Start of Exercise input
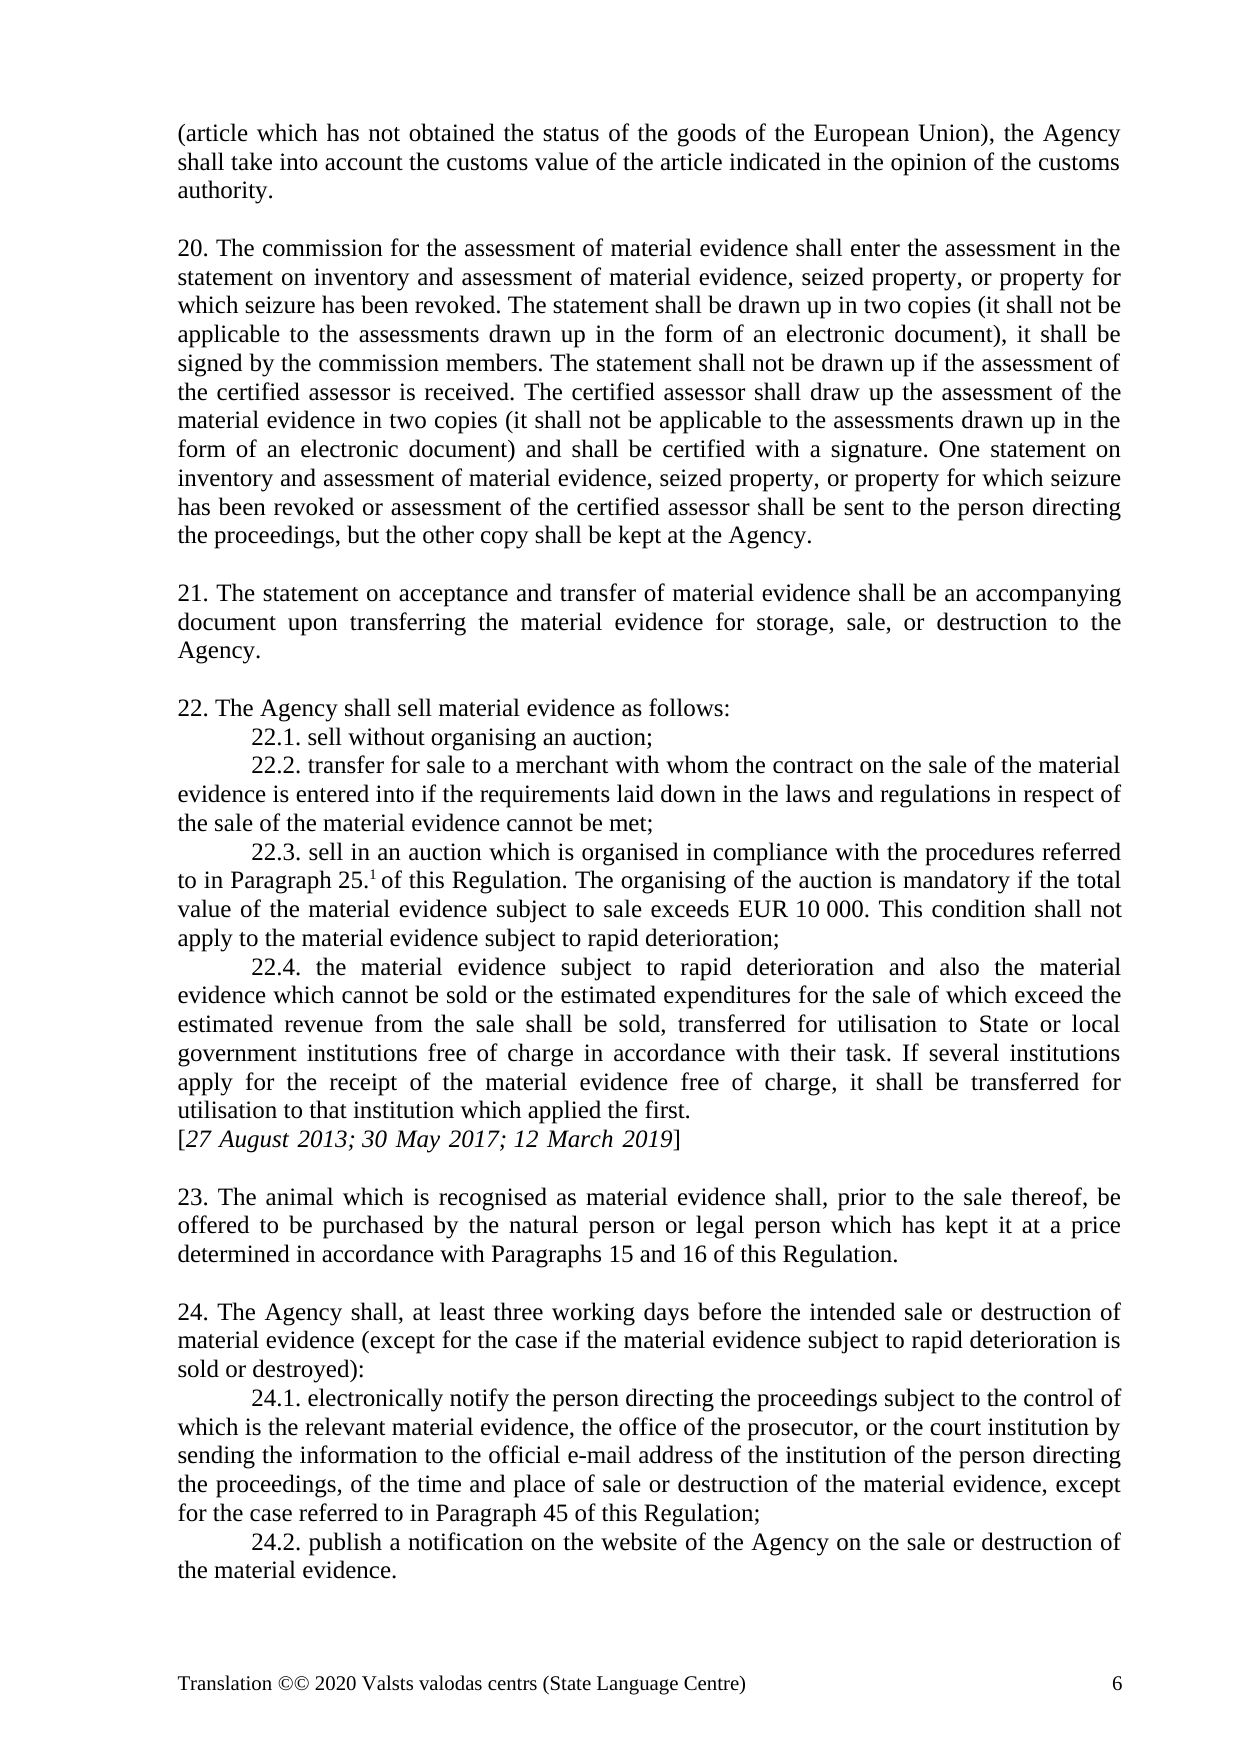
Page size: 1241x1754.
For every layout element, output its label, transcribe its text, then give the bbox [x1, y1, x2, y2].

text [27 August 2013; 30 May 2017; 12 March 2019] [177, 1124, 1122, 1153]
text 21. The statement on acceptance and transfer of material evidence shall be an accompanying document upon transferring the material evidence for storage, sale, or destruction to the Agency. [177, 578, 1122, 664]
text 24.2. publish a notification on the website of the Agency on the sale or destruction of the material evidence. [177, 1527, 1122, 1584]
text 22.2. transfer for sale to a merchant with whom the contract on the sale of the material evidence is entered into if the requirements laid down in the laws and regulations in respect of the sale of the material evidence cannot be met; [177, 751, 1122, 837]
text 22.3. sell in an auction which is organised in compliance with the procedures referred to in Paragraph 25.1 of this Regulation. The organising of the auction is mandatory if the total value of the material evidence subject to sale exceeds EUR 10 000. This condition shall not apply to the material evidence subject to rapid deterioration; [177, 837, 1122, 952]
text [177, 118, 1122, 204]
text 22. The Agency shall sell material evidence as follows: [177, 693, 1122, 722]
text 24.1. electronically notify the person directing the proceedings subject to the control of which is the relevant material evidence, the office of the prosecutor, or the court institution by sending the information to the official e-mail address of the institution of the person directing the proceedings, of the time and place of sale or destruction of the material evidence, except for the case referred to in Paragraph 45 of this Regulation; [177, 1383, 1122, 1527]
text 20. The commission for the assessment of material evidence shall enter the assessment in the statement on inventory and assessment of material evidence, seized property, or property for which seizure has been revoked. The statement shall be drawn up in two copies (it shall not be applicable to the assessments drawn up in the form of an electronic document), it shall be signed by the commission members. The statement shall not be drawn up if the assessment of the certified assessor is received. The certified assessor shall draw up the assessment of the material evidence in two copies (it shall not be applicable to the assessments drawn up in the form of an electronic document) and shall be certified with a signature. One statement on inventory and assessment of material evidence, seized property, or property for which seizure has been revoked or assessment of the certified assessor shall be sent to the person directing the proceedings, but the other copy shall be kept at the Agency. [177, 233, 1122, 549]
text 22.1. sell without organising an auction; [177, 722, 1122, 751]
text 23. The animal which is recognised as material evidence shall, prior to the sale thereof, be offered to be purchased by the natural person or legal person which has kept it at a price determined in accordance with Paragraphs 15 and 16 of this Regulation. [177, 1182, 1122, 1268]
text 24. The Agency shall, at least three working days before the intended sale or destruction of material evidence (except for the case if the material evidence subject to rapid deterioration is sold or destroyed): [177, 1297, 1122, 1383]
text 22.4. the material evidence subject to rapid deterioration and also the material evidence which cannot be sold or the estimated expenditures for the sale of which exceed the estimated revenue from the sale shall be sold, transferred for utilisation to State or local government institutions free of charge in accordance with their task. If several institutions apply for the receipt of the material evidence free of charge, it shall be transferred for utilisation to that institution which applied the first. [177, 952, 1122, 1124]
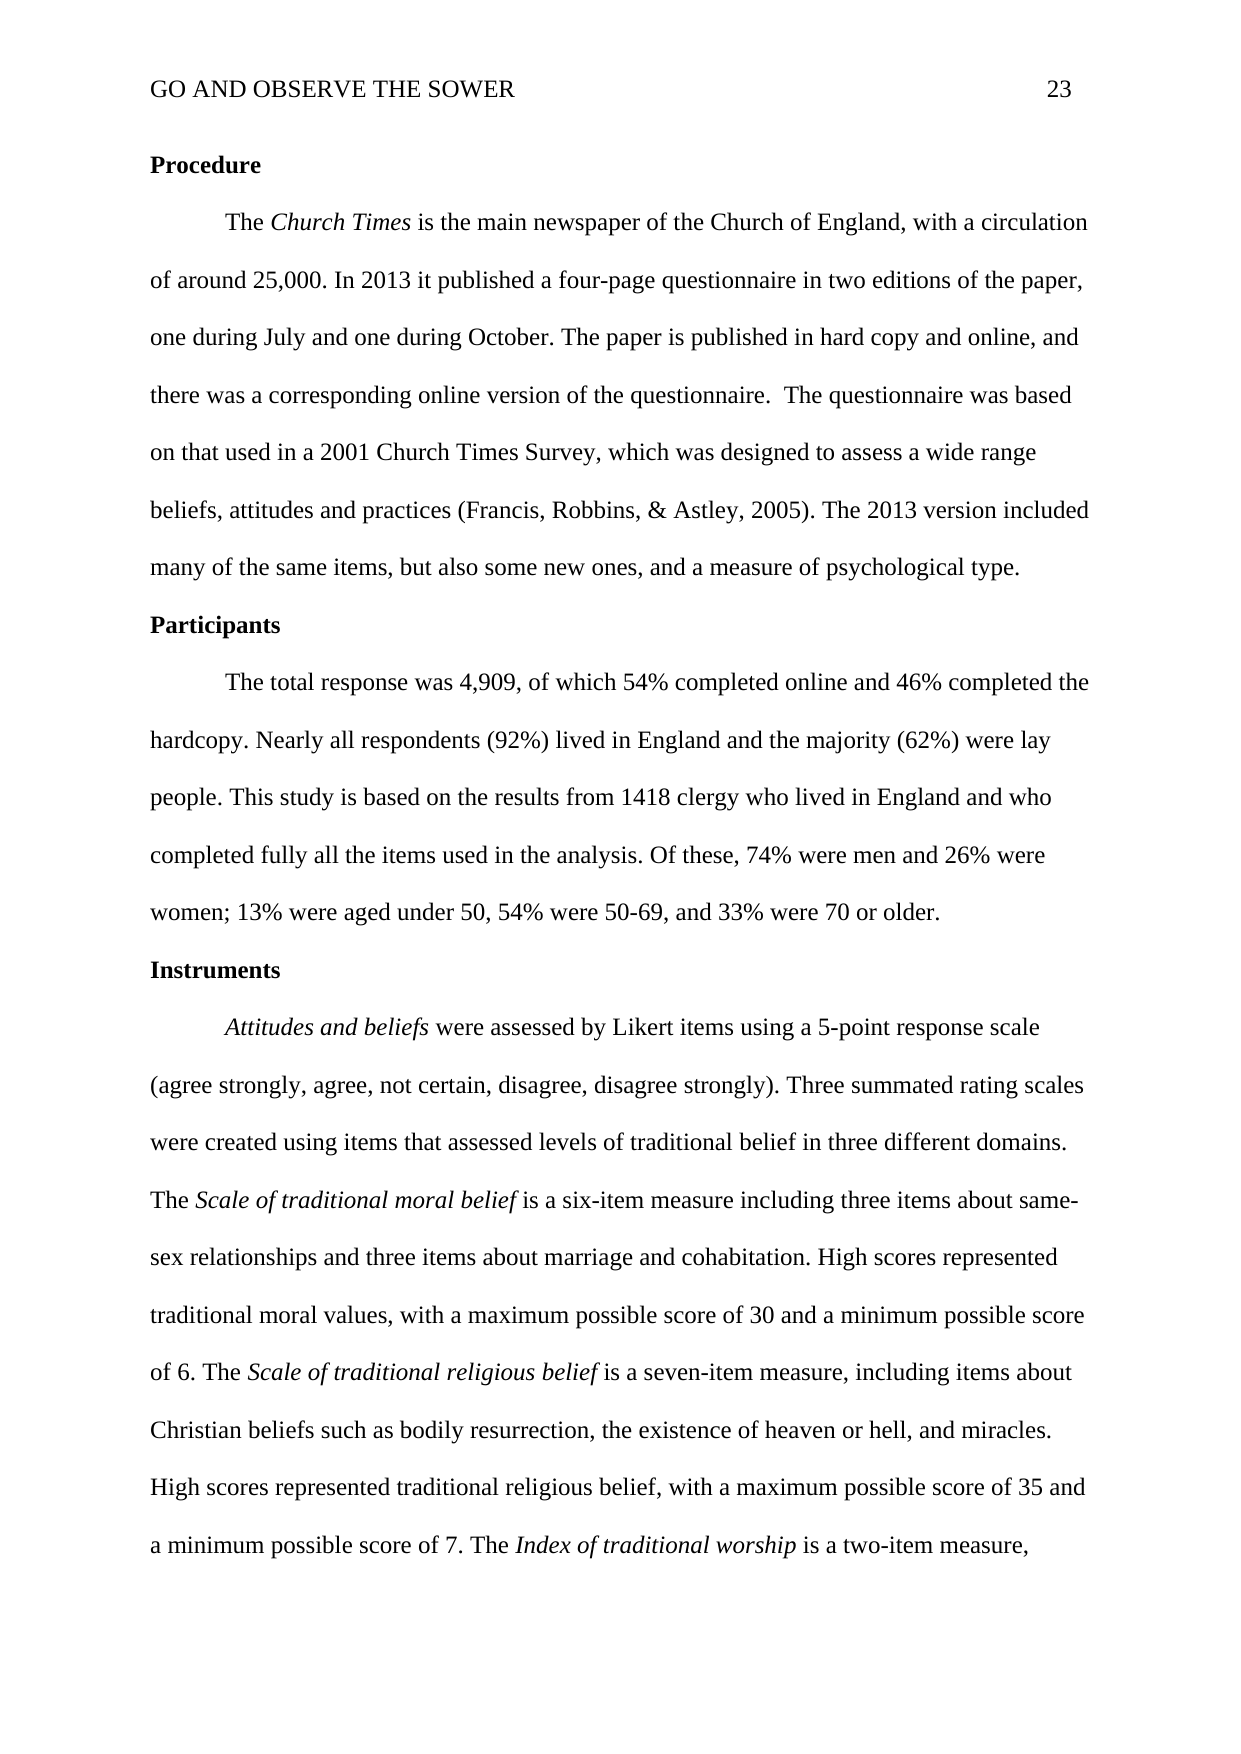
End of Exercise input
Description of the task => Print the data above in full and exactly as it appears, skipping the pictures.

Task solution =>
Page size: 1241x1754.
For every layout element, output its label, transcribe its text, then give the bbox [x1, y1, x2, y2].

text [27 August 2013; 30 May 2017; 12 March 2019] [177, 1124, 1122, 1153]
text 21. The statement on acceptance and transfer of material evidence shall be an accompanying document upon transferring the material evidence for storage, sale, or destruction to the Agency. [177, 578, 1122, 664]
text 24.2. publish a notification on the website of the Agency on the sale or destruction of the material evidence. [177, 1527, 1122, 1584]
text 22.2. transfer for sale to a merchant with whom the contract on the sale of the material evidence is entered into if the requirements laid down in the laws and regulations in respect of the sale of the material evidence cannot be met; [177, 751, 1122, 837]
text 22.3. sell in an auction which is organised in compliance with the procedures referred to in Paragraph 25.1 of this Regulation. The organising of the auction is mandatory if the total value of the material evidence subject to sale exceeds EUR 10 000. This condition shall not apply to the material evidence subject to rapid deterioration; [177, 837, 1122, 952]
text [177, 118, 1122, 204]
text 22. The Agency shall sell material evidence as follows: [177, 693, 1122, 722]
text 24.1. electronically notify the person directing the proceedings subject to the control of which is the relevant material evidence, the office of the prosecutor, or the court institution by sending the information to the official e-mail address of the institution of the person directing the proceedings, of the time and place of sale or destruction of the material evidence, except for the case referred to in Paragraph 45 of this Regulation; [177, 1383, 1122, 1527]
text 20. The commission for the assessment of material evidence shall enter the assessment in the statement on inventory and assessment of material evidence, seized property, or property for which seizure has been revoked. The statement shall be drawn up in two copies (it shall not be applicable to the assessments drawn up in the form of an electronic document), it shall be signed by the commission members. The statement shall not be drawn up if the assessment of the certified assessor is received. The certified assessor shall draw up the assessment of the material evidence in two copies (it shall not be applicable to the assessments drawn up in the form of an electronic document) and shall be certified with a signature. One statement on inventory and assessment of material evidence, seized property, or property for which seizure has been revoked or assessment of the certified assessor shall be sent to the person directing the proceedings, but the other copy shall be kept at the Agency. [177, 233, 1122, 549]
text 22.1. sell without organising an auction; [177, 722, 1122, 751]
text 23. The animal which is recognised as material evidence shall, prior to the sale thereof, be offered to be purchased by the natural person or legal person which has kept it at a price determined in accordance with Paragraphs 15 and 16 of this Regulation. [177, 1182, 1122, 1268]
text 24. The Agency shall, at least three working days before the intended sale or destruction of material evidence (except for the case if the material evidence subject to rapid deterioration is sold or destroyed): [177, 1297, 1122, 1383]
text 22.4. the material evidence subject to rapid deterioration and also the material evidence which cannot be sold or the estimated expenditures for the sale of which exceed the estimated revenue from the sale shall be sold, transferred for utilisation to State or local government institutions free of charge in accordance with their task. If several institutions apply for the receipt of the material evidence free of charge, it shall be transferred for utilisation to that institution which applied the first. [177, 952, 1122, 1124]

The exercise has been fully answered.